WHAT IS REQUIRED →
Go through the data below and gather each line containing "gerenciamento".

*** Opening of DATA EXTRACT ***

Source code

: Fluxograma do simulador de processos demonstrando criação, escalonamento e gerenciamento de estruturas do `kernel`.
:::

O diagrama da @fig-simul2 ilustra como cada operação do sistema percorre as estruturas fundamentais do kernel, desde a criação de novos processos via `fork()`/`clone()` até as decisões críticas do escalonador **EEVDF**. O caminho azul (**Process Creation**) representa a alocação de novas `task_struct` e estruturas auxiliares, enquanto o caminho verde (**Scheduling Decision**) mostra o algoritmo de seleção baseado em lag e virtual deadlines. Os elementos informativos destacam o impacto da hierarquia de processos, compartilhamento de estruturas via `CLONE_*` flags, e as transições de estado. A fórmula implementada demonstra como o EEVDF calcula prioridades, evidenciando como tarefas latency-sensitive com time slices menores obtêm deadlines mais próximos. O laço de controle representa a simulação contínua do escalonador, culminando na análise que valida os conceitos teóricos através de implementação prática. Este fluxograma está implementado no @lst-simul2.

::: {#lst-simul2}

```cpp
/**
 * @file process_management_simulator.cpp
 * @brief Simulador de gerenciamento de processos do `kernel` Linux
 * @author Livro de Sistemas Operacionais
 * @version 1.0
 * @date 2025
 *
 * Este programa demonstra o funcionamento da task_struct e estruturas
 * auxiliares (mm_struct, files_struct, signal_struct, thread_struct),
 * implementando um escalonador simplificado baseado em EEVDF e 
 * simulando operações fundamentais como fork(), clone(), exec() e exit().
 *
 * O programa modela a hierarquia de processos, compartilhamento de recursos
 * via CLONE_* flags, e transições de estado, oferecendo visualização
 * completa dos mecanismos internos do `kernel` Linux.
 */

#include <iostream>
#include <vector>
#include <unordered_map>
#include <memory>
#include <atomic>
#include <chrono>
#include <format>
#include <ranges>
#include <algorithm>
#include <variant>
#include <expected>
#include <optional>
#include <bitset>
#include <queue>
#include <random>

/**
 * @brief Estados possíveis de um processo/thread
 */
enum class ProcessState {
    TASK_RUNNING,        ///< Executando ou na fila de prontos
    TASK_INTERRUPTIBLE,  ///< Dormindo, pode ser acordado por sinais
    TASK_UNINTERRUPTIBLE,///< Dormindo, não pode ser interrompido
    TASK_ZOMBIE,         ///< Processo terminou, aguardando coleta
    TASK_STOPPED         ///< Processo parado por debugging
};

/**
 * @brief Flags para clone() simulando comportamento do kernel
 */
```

*** Close of DATA EXTRACT ***

SOLVED EXERCISE →
: Fluxograma do simulador de processos demonstrando criação, escalonamento e gerenciamento de estruturas do `kernel`.
 * @brief Simulador de gerenciamento de processos do `kernel` Linux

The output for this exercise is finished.